» **Task item**
Once the pictures are removed, return each record below exactly as written.

» **Supplied material**

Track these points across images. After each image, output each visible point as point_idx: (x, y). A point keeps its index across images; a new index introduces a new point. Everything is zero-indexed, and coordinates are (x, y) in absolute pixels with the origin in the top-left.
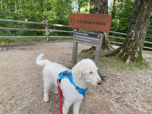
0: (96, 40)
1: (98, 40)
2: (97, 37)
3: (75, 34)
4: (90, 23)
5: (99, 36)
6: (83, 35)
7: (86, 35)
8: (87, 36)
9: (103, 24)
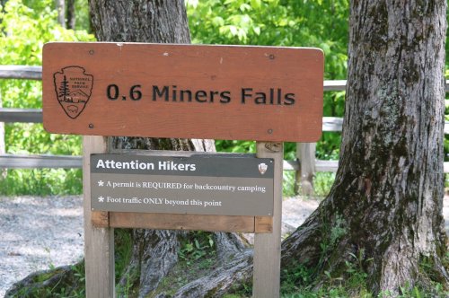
0: (252, 189)
1: (263, 190)
2: (257, 174)
3: (94, 169)
4: (199, 96)
5: (263, 167)
6: (156, 172)
7: (177, 173)
8: (189, 173)
9: (283, 100)
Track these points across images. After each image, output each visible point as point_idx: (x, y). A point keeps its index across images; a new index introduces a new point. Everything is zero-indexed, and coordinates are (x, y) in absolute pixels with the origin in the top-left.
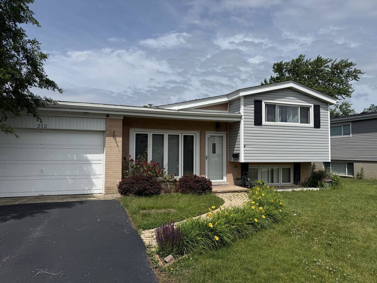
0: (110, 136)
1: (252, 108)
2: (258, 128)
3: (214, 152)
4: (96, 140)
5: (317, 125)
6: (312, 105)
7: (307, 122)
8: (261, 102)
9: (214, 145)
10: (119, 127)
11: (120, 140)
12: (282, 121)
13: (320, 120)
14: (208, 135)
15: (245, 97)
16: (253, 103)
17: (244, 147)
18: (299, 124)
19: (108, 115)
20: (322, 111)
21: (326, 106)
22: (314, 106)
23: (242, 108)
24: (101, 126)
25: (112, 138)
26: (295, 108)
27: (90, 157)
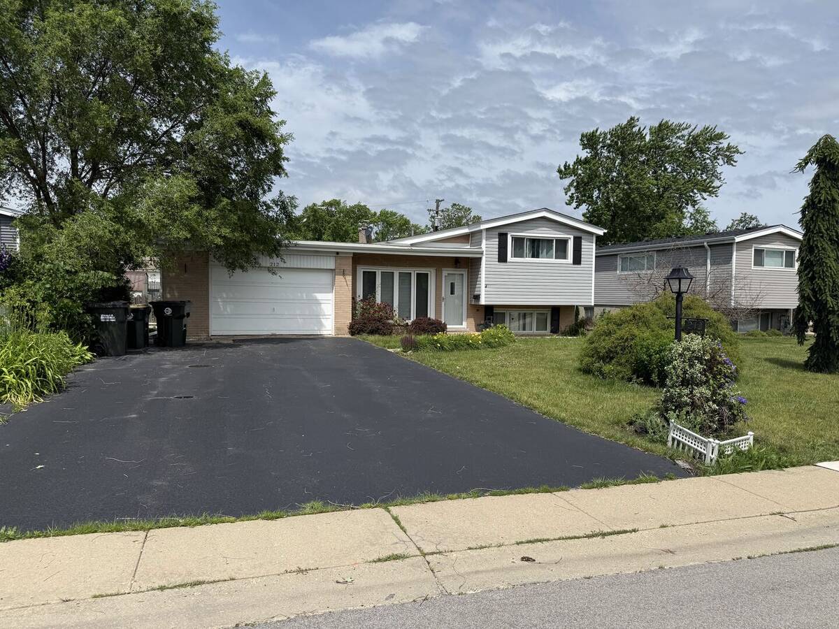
0: (340, 275)
1: (495, 242)
2: (502, 265)
3: (452, 292)
4: (325, 278)
5: (577, 260)
6: (572, 237)
7: (565, 257)
8: (506, 234)
9: (452, 285)
10: (348, 266)
11: (349, 278)
12: (533, 257)
13: (581, 255)
14: (445, 272)
15: (488, 230)
16: (497, 236)
17: (486, 287)
18: (553, 260)
19: (338, 253)
20: (584, 243)
21: (590, 238)
22: (575, 238)
23: (484, 242)
24: (330, 263)
25: (342, 277)
26: (549, 241)
27: (319, 296)
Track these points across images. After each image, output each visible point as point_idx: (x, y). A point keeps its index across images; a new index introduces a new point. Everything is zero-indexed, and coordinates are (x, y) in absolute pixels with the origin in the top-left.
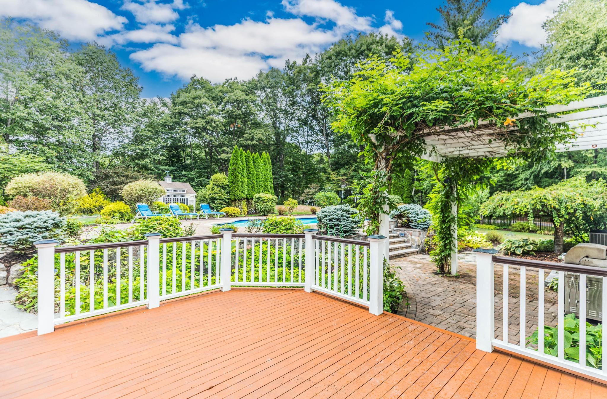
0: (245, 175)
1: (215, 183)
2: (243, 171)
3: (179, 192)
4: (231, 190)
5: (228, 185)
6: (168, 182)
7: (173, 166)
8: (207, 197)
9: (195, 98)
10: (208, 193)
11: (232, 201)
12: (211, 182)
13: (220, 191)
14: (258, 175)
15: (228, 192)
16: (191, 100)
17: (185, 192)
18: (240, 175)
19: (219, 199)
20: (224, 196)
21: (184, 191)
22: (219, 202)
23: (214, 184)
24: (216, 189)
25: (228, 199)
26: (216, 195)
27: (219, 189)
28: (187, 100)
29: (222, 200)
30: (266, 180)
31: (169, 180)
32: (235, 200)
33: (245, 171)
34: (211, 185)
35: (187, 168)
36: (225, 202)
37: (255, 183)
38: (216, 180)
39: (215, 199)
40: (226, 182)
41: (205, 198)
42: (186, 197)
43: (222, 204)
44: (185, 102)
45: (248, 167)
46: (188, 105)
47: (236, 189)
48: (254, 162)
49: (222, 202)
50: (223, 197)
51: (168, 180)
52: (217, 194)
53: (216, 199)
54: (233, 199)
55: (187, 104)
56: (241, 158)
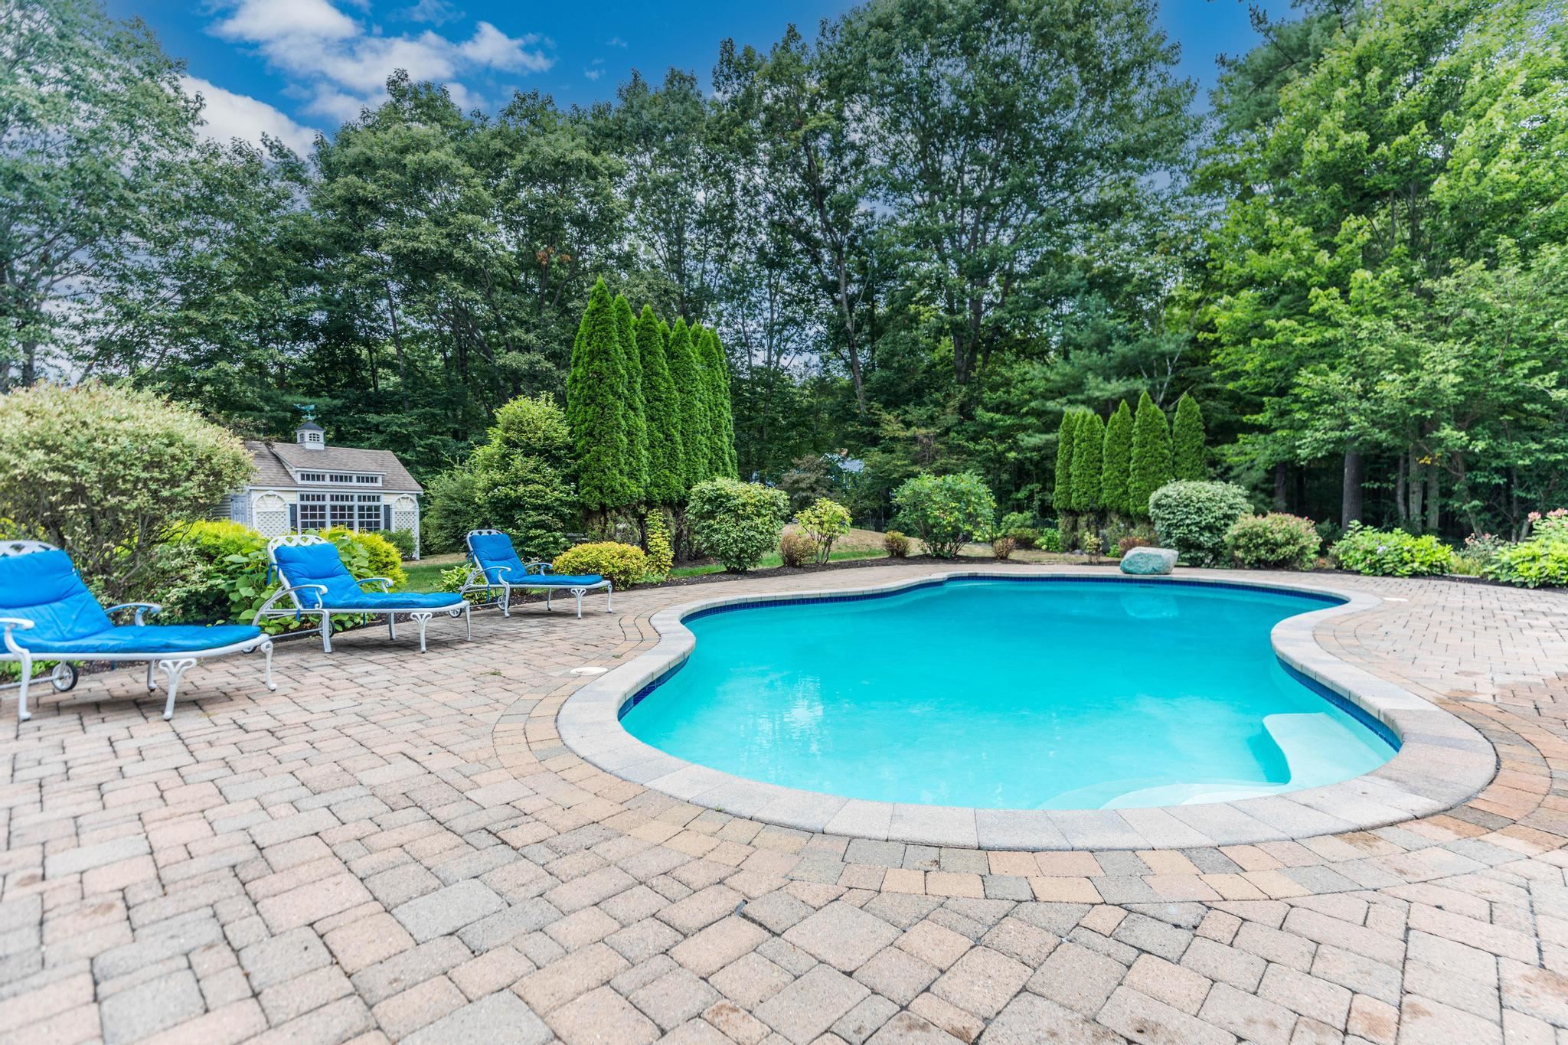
0: (639, 405)
1: (513, 435)
2: (631, 389)
3: (354, 483)
4: (586, 469)
5: (570, 448)
6: (309, 446)
7: (333, 397)
8: (479, 497)
9: (404, 150)
10: (482, 480)
11: (589, 514)
12: (496, 435)
13: (536, 470)
14: (687, 406)
15: (571, 478)
16: (392, 155)
17: (380, 484)
18: (621, 405)
19: (536, 508)
20: (558, 493)
21: (373, 480)
22: (534, 517)
23: (507, 441)
24: (518, 461)
25: (571, 505)
26: (521, 489)
27: (532, 462)
28: (377, 153)
29: (547, 508)
30: (717, 428)
31: (314, 438)
32: (603, 509)
33: (638, 387)
34: (494, 446)
35: (381, 402)
36: (561, 517)
37: (678, 438)
38: (517, 424)
39: (517, 504)
40: (562, 433)
41: (469, 501)
42: (385, 500)
43: (549, 529)
44: (368, 161)
45: (650, 374)
46: (380, 172)
47: (608, 461)
48: (671, 356)
49: (547, 518)
50: (551, 496)
51: (312, 440)
52: (526, 482)
53: (522, 508)
54: (595, 507)
55: (376, 168)
56: (621, 332)
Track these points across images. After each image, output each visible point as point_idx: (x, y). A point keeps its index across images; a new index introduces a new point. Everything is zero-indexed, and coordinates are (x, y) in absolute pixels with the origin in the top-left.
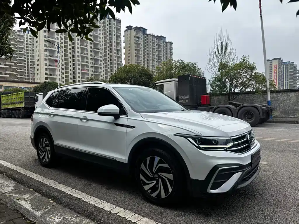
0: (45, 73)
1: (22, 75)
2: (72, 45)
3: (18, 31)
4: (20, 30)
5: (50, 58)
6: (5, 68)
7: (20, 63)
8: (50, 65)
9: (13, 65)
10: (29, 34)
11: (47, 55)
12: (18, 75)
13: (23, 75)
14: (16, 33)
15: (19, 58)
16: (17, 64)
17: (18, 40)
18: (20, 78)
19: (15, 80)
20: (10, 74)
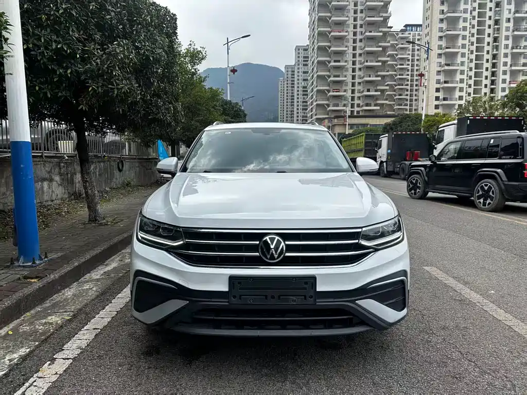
0: (436, 97)
1: (401, 105)
2: (494, 34)
3: (402, 31)
4: (404, 28)
5: (446, 68)
6: (375, 95)
7: (399, 85)
8: (446, 82)
9: (386, 89)
10: (417, 32)
11: (442, 64)
12: (395, 105)
13: (403, 104)
14: (397, 34)
15: (399, 77)
16: (396, 86)
17: (399, 46)
18: (399, 109)
19: (388, 113)
20: (382, 105)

» **Solution for this problem**
Track these points across images. After each image, output each visible point as point_idx: (x, y). A point keeps its index across images; a new index introduces a new point. Everything is zero-indexed, and coordinates are (x, y) in absolute pixels with the origin in the top-left.
0: (96, 40)
1: (98, 40)
2: (97, 37)
3: (75, 34)
4: (90, 23)
5: (99, 36)
6: (83, 35)
7: (86, 35)
8: (87, 36)
9: (103, 24)
0: (252, 189)
1: (263, 190)
2: (257, 174)
3: (94, 169)
4: (199, 96)
5: (263, 167)
6: (156, 172)
7: (177, 173)
8: (189, 173)
9: (283, 100)
Track these points across images. After each image, output each visible point as point_idx: (x, y). A point keeps its index across images; a new index introduces a new point. Everything is zero-indexed, and coordinates are (x, y) in absolute pixels with the origin in the top-left.
0: (110, 136)
1: (252, 108)
2: (258, 128)
3: (214, 152)
4: (96, 140)
5: (317, 125)
6: (312, 105)
7: (307, 122)
8: (261, 102)
9: (214, 145)
10: (119, 127)
11: (120, 140)
12: (282, 121)
13: (320, 120)
14: (208, 135)
15: (245, 97)
16: (253, 103)
17: (244, 147)
18: (299, 124)
19: (108, 115)
20: (322, 111)
21: (326, 106)
22: (314, 106)
23: (242, 108)
24: (101, 126)
25: (112, 138)
26: (295, 108)
27: (90, 157)
0: (340, 275)
1: (495, 242)
2: (502, 265)
3: (452, 292)
4: (325, 278)
5: (577, 260)
6: (572, 237)
7: (565, 257)
8: (506, 234)
9: (452, 285)
10: (348, 266)
11: (349, 278)
12: (533, 257)
13: (581, 255)
14: (445, 272)
15: (488, 230)
16: (497, 236)
17: (486, 287)
18: (553, 260)
19: (338, 253)
20: (584, 243)
21: (590, 238)
22: (575, 238)
23: (484, 242)
24: (330, 263)
25: (342, 277)
26: (549, 241)
27: (319, 296)
Track these points across images. After each image, output each visible point as point_idx: (x, y). A point keeps its index across images; a new index introduces a new point. Everything is zero-indexed, and coordinates are (x, y) in absolute pixels with the origin in the top-left.
0: (245, 175)
1: (215, 183)
2: (243, 171)
3: (179, 192)
4: (231, 190)
5: (228, 185)
6: (168, 182)
7: (173, 166)
8: (207, 197)
9: (195, 98)
10: (208, 193)
11: (232, 201)
12: (211, 182)
13: (220, 191)
14: (258, 175)
15: (228, 192)
16: (191, 100)
17: (185, 192)
18: (240, 175)
19: (219, 199)
20: (224, 196)
21: (184, 191)
22: (219, 202)
23: (214, 184)
24: (216, 189)
25: (228, 199)
26: (216, 195)
27: (219, 189)
28: (187, 100)
29: (222, 200)
30: (266, 180)
31: (169, 180)
32: (235, 200)
33: (245, 171)
34: (211, 185)
35: (187, 168)
36: (225, 202)
37: (255, 183)
38: (216, 180)
39: (215, 199)
40: (226, 182)
41: (205, 198)
42: (186, 197)
43: (222, 204)
44: (185, 102)
45: (248, 167)
46: (188, 105)
47: (236, 189)
48: (254, 162)
49: (222, 202)
50: (223, 197)
51: (168, 180)
52: (217, 194)
53: (216, 199)
54: (233, 199)
55: (187, 104)
56: (241, 158)
0: (639, 405)
1: (513, 435)
2: (631, 389)
3: (354, 483)
4: (586, 469)
5: (570, 448)
6: (309, 446)
7: (333, 397)
8: (479, 497)
9: (404, 150)
10: (482, 480)
11: (589, 514)
12: (496, 435)
13: (536, 470)
14: (687, 406)
15: (571, 478)
16: (392, 155)
17: (380, 484)
18: (621, 405)
19: (536, 508)
20: (558, 493)
21: (373, 480)
22: (534, 517)
23: (507, 441)
24: (518, 461)
25: (571, 505)
26: (521, 489)
27: (532, 462)
28: (377, 153)
29: (547, 508)
30: (717, 428)
31: (314, 438)
32: (603, 509)
33: (638, 387)
34: (494, 446)
35: (381, 402)
36: (561, 517)
37: (678, 438)
38: (517, 424)
39: (517, 504)
40: (562, 433)
41: (469, 501)
42: (385, 500)
43: (549, 529)
44: (368, 161)
45: (650, 374)
46: (380, 172)
47: (608, 461)
48: (671, 356)
49: (547, 518)
50: (551, 496)
51: (312, 440)
52: (526, 482)
53: (522, 508)
54: (595, 507)
55: (376, 168)
56: (621, 332)
Track these points across images. After each image, output each visible point as point_idx: (x, y). A point keeps its index across images; a new index introduces a new point. Everything is zero-indexed, and coordinates are (x, y) in absolute pixels with the origin in the top-left.
0: (45, 73)
1: (22, 75)
2: (72, 45)
3: (18, 31)
4: (20, 30)
5: (50, 58)
6: (5, 68)
7: (20, 63)
8: (50, 65)
9: (13, 65)
10: (29, 34)
11: (47, 55)
12: (18, 75)
13: (23, 75)
14: (16, 33)
15: (19, 58)
16: (17, 64)
17: (18, 40)
18: (20, 78)
19: (15, 80)
20: (10, 74)
0: (436, 97)
1: (401, 105)
2: (494, 34)
3: (402, 31)
4: (404, 28)
5: (446, 68)
6: (375, 95)
7: (399, 85)
8: (446, 82)
9: (386, 89)
10: (417, 32)
11: (442, 64)
12: (395, 105)
13: (403, 104)
14: (397, 34)
15: (399, 77)
16: (396, 86)
17: (399, 46)
18: (399, 109)
19: (388, 113)
20: (382, 105)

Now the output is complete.